Editor’s note: We asked celebrated medical illustrator Bill Westwood to describe his ties to his hometown. Here is his response:
I was born and raised in Albany, Ga. and am a proud 1963 graduate of Albany High. My Father was F.B. (Doc) Westwood, a well known Albany optician and businessman. He and my Mother, Shirley (Maddox) Westwood owned and operated Westwood Optical Dispensary on North Jackson Street for many years. (My father passed away suddenly in 1961 and my mother continued to operate the business until about 1985.)
I grew up in Albany doing lots of outdoors things, hunting, fishing, swimming at Radium Springs and loved every minute of it. I have a younger sister Nancy (Westwood) Hart) who is a horticulturist, lives in Charleston, S.C., and owns a large commercial greenhouse operation. My parents were charter members of Sherwood Baptist Church, where I was baptized about age 12. I was artistic from a very early age, even before I started grade school, and pursued art passionately, mostly on my own, without formal training, until college.
After graduation from high school, I attended Mercer University in Macon. I majored in English literature and minored in art (because I didn’t want to be a starving artist and saw no way to make a living at art during a time when abstract expressionism “ruled” the art world).
It was in the beginning of my third year at Mercer that I first heard about the field of medical illustration. The head of the Mercer art department, Marshall Daugherty (a celebrated sculptor), had a former student who had become a medical illustrator and encouraged me to visit the School of Medical Illustration at the Medical College of Georgia in Augusta, one of only five such graduate programs in the U.S.

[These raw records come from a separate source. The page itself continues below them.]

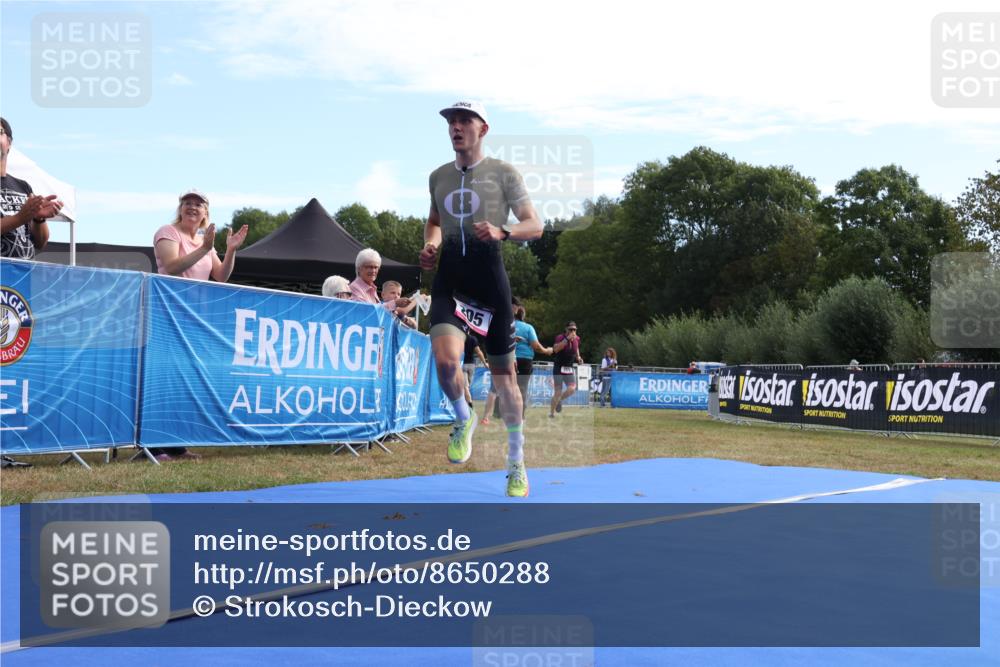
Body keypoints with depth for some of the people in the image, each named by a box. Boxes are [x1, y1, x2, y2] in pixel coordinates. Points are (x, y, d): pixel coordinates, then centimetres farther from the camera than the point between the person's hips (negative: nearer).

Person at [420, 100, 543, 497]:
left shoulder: (502, 173, 2)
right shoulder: (438, 176, 14)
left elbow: (535, 226, 0)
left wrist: (502, 232, -21)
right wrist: (430, 245, 8)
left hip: (489, 277, -2)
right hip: (449, 278, 2)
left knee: (502, 372, 6)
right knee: (445, 360, -23)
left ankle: (517, 464, 22)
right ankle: (463, 419, 11)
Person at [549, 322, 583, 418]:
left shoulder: (577, 339, 3)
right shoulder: (560, 337, -14)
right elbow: (555, 349, -32)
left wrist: (578, 357, 6)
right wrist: (567, 339, -35)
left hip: (569, 368, 5)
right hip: (559, 367, -5)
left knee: (572, 389, -13)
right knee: (558, 392, -6)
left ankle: (559, 400, 17)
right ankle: (551, 412, 8)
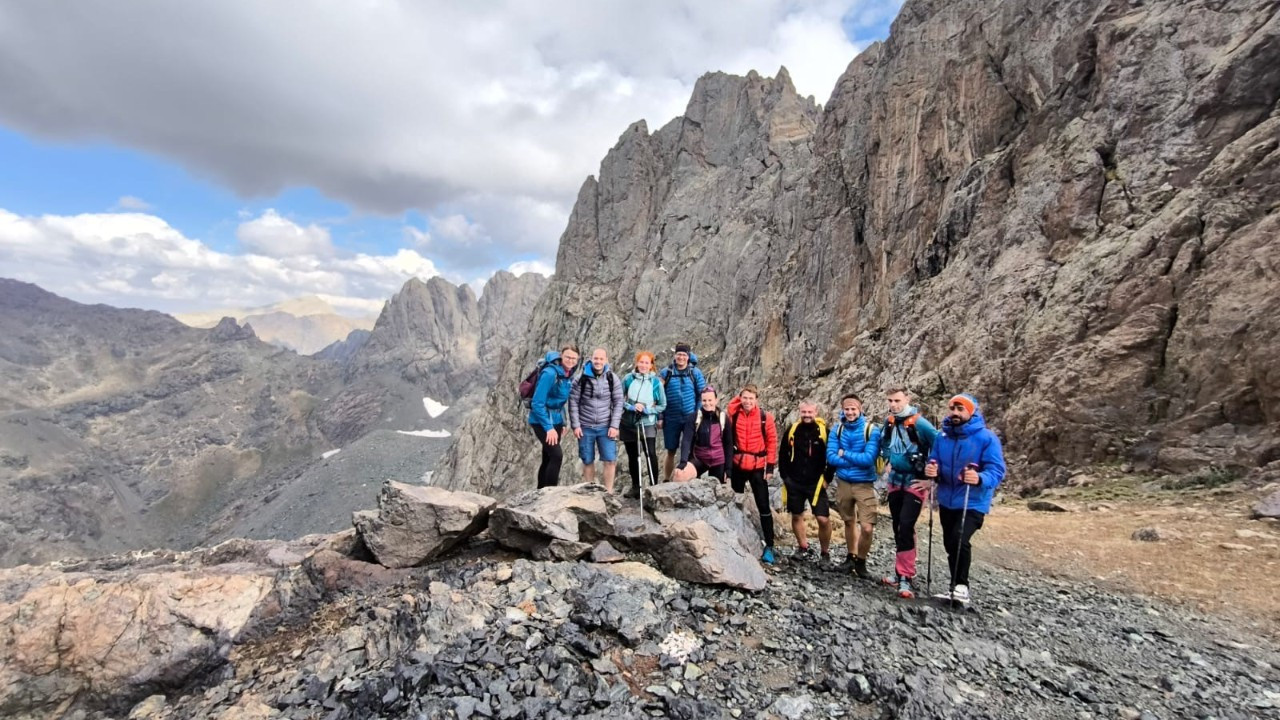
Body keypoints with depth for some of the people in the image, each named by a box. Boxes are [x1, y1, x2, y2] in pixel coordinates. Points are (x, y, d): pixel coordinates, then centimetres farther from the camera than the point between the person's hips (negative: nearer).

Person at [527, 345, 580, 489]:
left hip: (556, 419, 8)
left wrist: (563, 423, 12)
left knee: (548, 458, 12)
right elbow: (537, 403, -23)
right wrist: (548, 427, -25)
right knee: (556, 455, -15)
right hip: (542, 420, -8)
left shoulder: (568, 374, 3)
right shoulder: (550, 373, -22)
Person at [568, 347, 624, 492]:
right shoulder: (582, 377, -3)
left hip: (606, 427, 0)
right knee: (588, 461, 9)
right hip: (585, 427, 0)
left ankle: (609, 492, 9)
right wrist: (575, 425, -8)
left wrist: (614, 426, -8)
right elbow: (573, 402, -2)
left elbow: (618, 403, -1)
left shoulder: (613, 378, -1)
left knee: (610, 460, -4)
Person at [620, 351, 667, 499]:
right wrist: (631, 407, -15)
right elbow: (619, 399, 2)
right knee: (632, 456, 13)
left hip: (648, 424, -2)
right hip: (628, 424, 2)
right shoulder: (628, 378, -3)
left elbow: (662, 405, 0)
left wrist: (647, 410, -14)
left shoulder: (656, 382, -6)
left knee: (651, 455, -12)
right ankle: (635, 486, 28)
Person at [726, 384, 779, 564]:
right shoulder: (733, 415, -3)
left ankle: (769, 546, 10)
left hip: (758, 467, -2)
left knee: (763, 507, 2)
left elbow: (772, 441, -4)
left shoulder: (765, 417, -7)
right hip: (737, 465, 2)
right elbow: (728, 439, 2)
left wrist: (770, 466, -4)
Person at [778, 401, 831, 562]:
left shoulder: (823, 431, -7)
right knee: (796, 516, 12)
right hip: (794, 482, 3)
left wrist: (827, 478, -3)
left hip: (816, 483, -2)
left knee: (823, 519, -6)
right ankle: (803, 549, 29)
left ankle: (825, 553, 14)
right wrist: (785, 475, 6)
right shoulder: (792, 430, 0)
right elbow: (783, 454, 8)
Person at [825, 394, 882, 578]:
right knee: (849, 522, 17)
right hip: (843, 483, 3)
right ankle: (851, 558, 34)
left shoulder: (872, 429, -12)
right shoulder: (838, 429, -1)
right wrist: (857, 461, -16)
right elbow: (831, 457, -9)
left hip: (865, 484, -3)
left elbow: (868, 459, -21)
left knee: (867, 528, -7)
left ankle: (861, 562, 16)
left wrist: (845, 454, -12)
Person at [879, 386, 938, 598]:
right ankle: (901, 572, 26)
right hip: (895, 482, 6)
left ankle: (906, 578, -4)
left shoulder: (919, 423, -17)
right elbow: (884, 446, 19)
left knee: (906, 527, -13)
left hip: (915, 483, -6)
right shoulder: (889, 422, 2)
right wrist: (892, 461, 5)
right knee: (898, 528, 13)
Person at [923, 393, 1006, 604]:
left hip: (973, 503, -6)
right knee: (950, 545, 15)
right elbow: (933, 463, 8)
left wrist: (980, 479, -37)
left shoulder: (986, 437, -12)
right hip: (947, 501, 6)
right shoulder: (942, 437, 4)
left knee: (959, 541, -22)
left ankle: (961, 586, -1)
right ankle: (957, 587, 34)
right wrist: (931, 471, -15)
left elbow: (997, 470, -17)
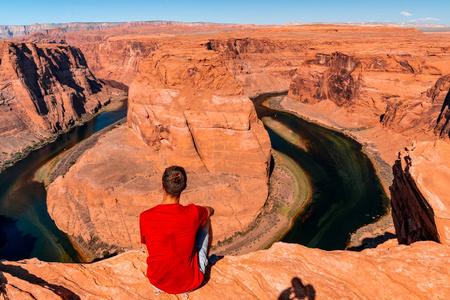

Shortly afterwards, I arranged a visit and upon arrival, was so taken with the field that I knew immediately I had found my calling – although I was more than a little intimidated when I found out that they only accepted four students a year out of 200 or more applicants. (The program encompassed what used to be the first two years of medical school – all of the basic sciences – and all classes were taken with the medical students, so space was very limited.) It was (and still is) a demanding curriculum.
I managed to get accepted, finished two years of the three year program, got drafted (a whole other story), went to Germany, served with the 26th Medical Illustration Detachment, came back finished graduate school, got a position at the Mayo Clinic in Rochester, Minn. (1972), spent incredible 10 years there before leaving to start my own business, moved to Albany, N.Y. in 1990 and the “rest is history”.
My connection to Albany, Ga., has remained strong over the years, with frequent visits, until my mother’s death at 90 seven years ago. Albany and Georgia will always be “home”. Much of my mother’s family still lives in and around Perry, Ga. I still order my yearly supply of pecans from Sunnyland Farms in Albany (can’t get by without those Georgia pee-cans).
PHOTO BY MICHAEL P. FARRELL
Albany, Ga., native Bill Westwood, a medical illustrator who just received the lifetime achievement award from the Association of Medical Illustrators at his studio in Albany, N.Y. Photo used by permission (Albany Times Union).